RAG Engine (app/services/rag_engine.py)

Retrieval-Augmented Generation for AI-powered code answers.

Features

  • Context Retrieval: Finds relevant code snippets for questions.
  • AI Integration: Connects with OpenAI for natural language responses.
  • Prompt Engineering: Optimized prompts for code-related questions.
  • Response Generation: Creates context-aware answers.

Process

  1. User question is received.
  2. Relevant code chunks are retrieved from vector store.
  3. Context is formatted and sent to OpenAI.
  4. AI generates a comprehensive answer.

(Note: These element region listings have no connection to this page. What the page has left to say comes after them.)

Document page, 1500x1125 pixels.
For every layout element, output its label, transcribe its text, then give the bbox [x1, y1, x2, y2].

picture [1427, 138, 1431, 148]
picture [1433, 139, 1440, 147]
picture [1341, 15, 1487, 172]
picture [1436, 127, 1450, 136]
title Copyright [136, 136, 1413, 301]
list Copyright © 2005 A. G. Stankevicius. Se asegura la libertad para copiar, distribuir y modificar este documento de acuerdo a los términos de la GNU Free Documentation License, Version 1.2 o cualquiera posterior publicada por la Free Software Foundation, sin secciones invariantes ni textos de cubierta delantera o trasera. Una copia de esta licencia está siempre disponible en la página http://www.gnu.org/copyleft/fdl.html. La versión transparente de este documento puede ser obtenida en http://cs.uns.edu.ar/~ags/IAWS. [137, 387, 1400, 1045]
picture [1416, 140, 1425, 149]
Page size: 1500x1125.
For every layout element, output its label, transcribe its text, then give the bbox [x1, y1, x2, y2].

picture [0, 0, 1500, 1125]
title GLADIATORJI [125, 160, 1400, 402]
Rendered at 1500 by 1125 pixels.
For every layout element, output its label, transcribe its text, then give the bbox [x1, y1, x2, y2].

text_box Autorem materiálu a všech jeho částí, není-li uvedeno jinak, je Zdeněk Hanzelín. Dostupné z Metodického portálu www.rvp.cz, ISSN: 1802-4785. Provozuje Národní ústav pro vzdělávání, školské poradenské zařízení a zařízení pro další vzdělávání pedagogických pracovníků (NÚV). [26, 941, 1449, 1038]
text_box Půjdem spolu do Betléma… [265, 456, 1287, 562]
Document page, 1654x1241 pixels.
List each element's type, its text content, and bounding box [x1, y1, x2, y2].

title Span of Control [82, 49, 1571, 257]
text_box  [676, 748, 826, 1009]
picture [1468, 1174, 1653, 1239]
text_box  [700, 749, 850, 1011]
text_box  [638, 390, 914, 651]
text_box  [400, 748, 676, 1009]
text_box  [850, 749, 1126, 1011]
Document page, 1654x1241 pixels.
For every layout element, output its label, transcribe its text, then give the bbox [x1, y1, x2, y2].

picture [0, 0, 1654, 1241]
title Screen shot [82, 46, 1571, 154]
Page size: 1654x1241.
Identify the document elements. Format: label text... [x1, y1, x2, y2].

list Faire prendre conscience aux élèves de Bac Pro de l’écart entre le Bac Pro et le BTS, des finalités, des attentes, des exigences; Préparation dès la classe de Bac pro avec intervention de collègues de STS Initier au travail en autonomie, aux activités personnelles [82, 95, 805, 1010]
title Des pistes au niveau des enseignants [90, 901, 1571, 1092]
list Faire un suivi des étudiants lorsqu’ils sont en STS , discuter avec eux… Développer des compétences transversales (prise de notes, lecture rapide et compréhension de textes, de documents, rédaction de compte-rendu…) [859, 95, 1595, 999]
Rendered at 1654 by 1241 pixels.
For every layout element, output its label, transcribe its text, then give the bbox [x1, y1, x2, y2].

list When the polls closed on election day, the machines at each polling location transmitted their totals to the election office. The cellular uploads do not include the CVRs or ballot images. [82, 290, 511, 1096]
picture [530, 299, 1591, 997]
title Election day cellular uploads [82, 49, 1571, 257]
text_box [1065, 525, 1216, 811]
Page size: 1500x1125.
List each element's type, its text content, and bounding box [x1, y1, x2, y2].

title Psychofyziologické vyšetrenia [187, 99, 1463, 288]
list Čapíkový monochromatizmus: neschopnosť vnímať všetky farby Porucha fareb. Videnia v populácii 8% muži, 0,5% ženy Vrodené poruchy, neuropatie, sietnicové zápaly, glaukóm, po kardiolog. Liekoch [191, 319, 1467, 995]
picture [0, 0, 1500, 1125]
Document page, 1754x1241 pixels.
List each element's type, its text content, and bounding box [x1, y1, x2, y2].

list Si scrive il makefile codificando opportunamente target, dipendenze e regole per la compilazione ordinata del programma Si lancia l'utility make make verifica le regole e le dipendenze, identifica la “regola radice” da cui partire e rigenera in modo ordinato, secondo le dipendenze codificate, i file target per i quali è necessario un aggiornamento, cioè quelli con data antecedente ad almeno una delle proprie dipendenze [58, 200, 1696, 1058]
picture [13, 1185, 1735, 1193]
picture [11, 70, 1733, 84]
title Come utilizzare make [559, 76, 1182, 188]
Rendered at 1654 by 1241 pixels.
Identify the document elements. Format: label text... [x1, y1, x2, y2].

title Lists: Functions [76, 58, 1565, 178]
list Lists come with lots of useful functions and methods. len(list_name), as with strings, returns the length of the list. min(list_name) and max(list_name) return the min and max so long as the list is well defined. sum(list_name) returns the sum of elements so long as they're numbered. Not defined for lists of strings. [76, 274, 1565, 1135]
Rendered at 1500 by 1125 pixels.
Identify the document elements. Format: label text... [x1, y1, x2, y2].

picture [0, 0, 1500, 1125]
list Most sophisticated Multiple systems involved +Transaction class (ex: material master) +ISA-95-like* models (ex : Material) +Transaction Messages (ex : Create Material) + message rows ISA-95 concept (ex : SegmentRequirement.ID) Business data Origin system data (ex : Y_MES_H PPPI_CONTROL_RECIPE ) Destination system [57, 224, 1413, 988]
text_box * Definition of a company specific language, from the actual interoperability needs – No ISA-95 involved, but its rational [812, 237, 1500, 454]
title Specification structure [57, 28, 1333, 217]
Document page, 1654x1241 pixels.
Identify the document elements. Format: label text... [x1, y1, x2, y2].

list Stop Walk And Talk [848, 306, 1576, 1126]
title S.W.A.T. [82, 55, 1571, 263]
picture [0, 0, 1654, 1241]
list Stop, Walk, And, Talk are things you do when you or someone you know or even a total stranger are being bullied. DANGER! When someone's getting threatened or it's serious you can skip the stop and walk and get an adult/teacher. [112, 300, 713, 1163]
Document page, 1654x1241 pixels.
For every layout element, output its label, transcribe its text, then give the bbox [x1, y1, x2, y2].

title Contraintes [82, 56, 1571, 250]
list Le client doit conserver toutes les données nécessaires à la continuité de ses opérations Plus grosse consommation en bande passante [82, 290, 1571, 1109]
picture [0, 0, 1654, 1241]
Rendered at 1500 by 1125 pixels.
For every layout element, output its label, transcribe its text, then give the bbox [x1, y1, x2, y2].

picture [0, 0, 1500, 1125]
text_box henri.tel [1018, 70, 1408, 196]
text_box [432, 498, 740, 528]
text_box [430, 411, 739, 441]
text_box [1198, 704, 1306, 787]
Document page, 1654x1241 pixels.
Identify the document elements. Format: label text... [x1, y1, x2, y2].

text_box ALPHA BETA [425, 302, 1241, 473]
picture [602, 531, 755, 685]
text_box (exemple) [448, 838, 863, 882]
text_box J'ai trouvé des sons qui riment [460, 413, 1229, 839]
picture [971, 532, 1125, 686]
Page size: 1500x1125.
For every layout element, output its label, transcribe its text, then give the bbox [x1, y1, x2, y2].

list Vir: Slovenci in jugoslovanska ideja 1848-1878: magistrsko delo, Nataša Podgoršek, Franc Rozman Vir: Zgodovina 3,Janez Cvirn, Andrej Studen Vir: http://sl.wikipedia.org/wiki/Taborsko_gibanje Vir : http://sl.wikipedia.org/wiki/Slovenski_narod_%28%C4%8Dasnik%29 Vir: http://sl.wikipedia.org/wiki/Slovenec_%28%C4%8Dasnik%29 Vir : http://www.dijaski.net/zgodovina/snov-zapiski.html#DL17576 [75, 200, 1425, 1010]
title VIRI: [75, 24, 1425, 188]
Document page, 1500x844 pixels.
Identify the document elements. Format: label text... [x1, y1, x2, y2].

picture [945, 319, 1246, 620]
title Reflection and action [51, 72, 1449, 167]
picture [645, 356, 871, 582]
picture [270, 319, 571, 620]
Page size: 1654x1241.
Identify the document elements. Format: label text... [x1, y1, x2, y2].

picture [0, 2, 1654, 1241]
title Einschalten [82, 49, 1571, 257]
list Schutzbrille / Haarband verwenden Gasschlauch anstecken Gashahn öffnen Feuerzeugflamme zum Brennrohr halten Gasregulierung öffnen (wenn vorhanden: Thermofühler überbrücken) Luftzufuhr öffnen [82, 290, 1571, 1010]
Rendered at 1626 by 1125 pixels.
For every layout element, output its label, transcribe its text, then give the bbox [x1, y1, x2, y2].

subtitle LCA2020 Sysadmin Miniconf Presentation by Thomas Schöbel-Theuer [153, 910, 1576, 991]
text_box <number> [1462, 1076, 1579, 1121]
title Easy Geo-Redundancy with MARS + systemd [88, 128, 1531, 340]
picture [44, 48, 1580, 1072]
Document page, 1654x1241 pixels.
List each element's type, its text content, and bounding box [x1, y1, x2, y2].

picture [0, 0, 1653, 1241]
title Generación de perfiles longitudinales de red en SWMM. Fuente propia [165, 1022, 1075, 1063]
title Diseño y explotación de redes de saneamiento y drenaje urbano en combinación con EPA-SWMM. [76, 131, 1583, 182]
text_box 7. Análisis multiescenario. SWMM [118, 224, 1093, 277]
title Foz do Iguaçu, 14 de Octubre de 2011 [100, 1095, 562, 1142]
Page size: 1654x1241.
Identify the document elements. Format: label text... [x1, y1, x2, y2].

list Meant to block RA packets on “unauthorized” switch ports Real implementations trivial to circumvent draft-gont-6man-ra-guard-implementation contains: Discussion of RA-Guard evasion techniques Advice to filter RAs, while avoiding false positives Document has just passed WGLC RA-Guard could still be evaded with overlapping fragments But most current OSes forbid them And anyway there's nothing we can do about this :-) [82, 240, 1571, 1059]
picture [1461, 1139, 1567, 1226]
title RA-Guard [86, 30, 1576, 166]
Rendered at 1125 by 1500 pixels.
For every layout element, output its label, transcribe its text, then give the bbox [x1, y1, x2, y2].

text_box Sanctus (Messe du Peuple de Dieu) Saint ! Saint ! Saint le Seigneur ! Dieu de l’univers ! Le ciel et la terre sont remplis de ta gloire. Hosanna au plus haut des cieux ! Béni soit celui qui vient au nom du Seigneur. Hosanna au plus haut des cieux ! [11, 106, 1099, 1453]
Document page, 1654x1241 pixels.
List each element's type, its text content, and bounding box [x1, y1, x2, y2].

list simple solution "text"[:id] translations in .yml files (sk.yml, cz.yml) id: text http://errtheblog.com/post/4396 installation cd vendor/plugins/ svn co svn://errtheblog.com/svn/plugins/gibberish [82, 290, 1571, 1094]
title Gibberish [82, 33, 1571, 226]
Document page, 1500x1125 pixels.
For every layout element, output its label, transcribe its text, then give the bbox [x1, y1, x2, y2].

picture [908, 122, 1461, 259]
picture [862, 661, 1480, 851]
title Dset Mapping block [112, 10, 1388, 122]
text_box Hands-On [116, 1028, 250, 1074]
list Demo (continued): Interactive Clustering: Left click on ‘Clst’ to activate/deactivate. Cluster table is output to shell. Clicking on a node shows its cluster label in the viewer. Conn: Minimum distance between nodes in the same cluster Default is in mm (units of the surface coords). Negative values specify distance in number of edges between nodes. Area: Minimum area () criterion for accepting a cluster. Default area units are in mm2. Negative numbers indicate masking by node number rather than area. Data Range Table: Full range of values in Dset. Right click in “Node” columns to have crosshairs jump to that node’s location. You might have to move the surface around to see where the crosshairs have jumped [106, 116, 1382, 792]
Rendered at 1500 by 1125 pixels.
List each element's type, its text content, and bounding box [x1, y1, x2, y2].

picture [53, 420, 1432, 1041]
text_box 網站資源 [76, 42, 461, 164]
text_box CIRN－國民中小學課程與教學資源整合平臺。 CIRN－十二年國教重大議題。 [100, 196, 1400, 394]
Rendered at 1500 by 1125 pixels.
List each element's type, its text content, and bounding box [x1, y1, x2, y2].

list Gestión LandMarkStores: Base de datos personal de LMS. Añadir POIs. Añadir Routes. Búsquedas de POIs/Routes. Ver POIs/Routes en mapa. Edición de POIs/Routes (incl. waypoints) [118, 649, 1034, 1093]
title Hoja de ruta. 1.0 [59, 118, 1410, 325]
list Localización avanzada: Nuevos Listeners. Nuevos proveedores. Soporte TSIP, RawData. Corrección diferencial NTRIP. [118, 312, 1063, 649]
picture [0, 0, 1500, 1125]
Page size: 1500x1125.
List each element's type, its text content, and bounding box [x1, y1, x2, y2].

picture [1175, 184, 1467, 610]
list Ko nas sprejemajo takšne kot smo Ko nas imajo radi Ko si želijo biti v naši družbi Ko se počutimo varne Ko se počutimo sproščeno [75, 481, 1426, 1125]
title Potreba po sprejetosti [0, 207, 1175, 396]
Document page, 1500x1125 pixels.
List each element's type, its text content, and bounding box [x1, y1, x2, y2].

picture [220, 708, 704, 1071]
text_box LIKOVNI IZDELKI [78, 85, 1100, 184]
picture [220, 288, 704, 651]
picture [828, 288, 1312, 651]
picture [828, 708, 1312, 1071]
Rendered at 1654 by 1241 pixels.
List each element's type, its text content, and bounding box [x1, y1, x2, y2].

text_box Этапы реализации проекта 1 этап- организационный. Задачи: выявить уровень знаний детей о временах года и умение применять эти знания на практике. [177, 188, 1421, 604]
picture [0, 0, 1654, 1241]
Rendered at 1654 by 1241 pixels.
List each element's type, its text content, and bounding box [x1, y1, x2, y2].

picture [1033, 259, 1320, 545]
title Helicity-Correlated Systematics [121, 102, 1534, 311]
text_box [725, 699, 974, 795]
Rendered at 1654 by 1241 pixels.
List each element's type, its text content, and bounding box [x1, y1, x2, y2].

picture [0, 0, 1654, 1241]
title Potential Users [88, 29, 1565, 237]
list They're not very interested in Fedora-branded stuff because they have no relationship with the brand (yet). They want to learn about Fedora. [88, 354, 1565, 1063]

Cache Service (app/services/cache.py)

Provides caching layer for improved performance.

Features

  • In-Memory Caching: Fast access to frequently used data.
  • TTL Support: Automatic expiration of cached items.
  • Cache Invalidation: Smart cache management.
  • Performance Monitoring: Track cache hit rates.

Cached Data

  • Search results
  • Embeddings
  • File metadata
  • API responses

Rate Limiter (app/services/rate_limiter.py)

Prevents API abuse and ensures fair usage.

Features

  • Request Limiting: Limits requests per time window.
  • IP-based Tracking: Tracks requests by client IP.
  • Configurable Limits: Adjustable rate limits via environment variables.
  • Graceful Degradation: Returns appropriate error responses.

Configuration

RATE_LIMIT_REQUESTS = 100  # requests per window
RATE_LIMIT_WINDOW = 3600   # seconds

How Components Work Together

graph TD
    A[API Request] --> B[Rate Limiter]
    B --> C[Code Parser]
    C --> D[Code Embedder]
    D --> E[Vector Store]
    E --> F[Metadata Store]
    G[Search Query] --> H[RAG Engine]
    H --> E
    H --> I[OpenAI API]
    I --> J[Response]

Indexing Flow

  1. API receives indexing request
  2. Code Parser analyzes source files
  3. Code Embedder generates vectors
  4. Vector Store stores embeddings
  5. Metadata Store records file/chunk info

Search Flow

  1. API receives search query
  2. RAG Engine retrieves relevant chunks
  3. Vector Store performs similarity search
  4. OpenAI generates answer (if AI query)
  5. API returns results

Configuration

All components can be configured via environment variables:

# Embedding Model
EMBEDDING_MODEL=text-embedding-ada-002

# Vector Store
CHROMA_DB_PATH=./data/vector_store

# Cache Settings
CACHE_TTL=3600

# Rate Limiting
RATE_LIMIT_REQUESTS=100
RATE_LIMIT_WINDOW=3600

The modular design allows for easy customization and extension of individual components.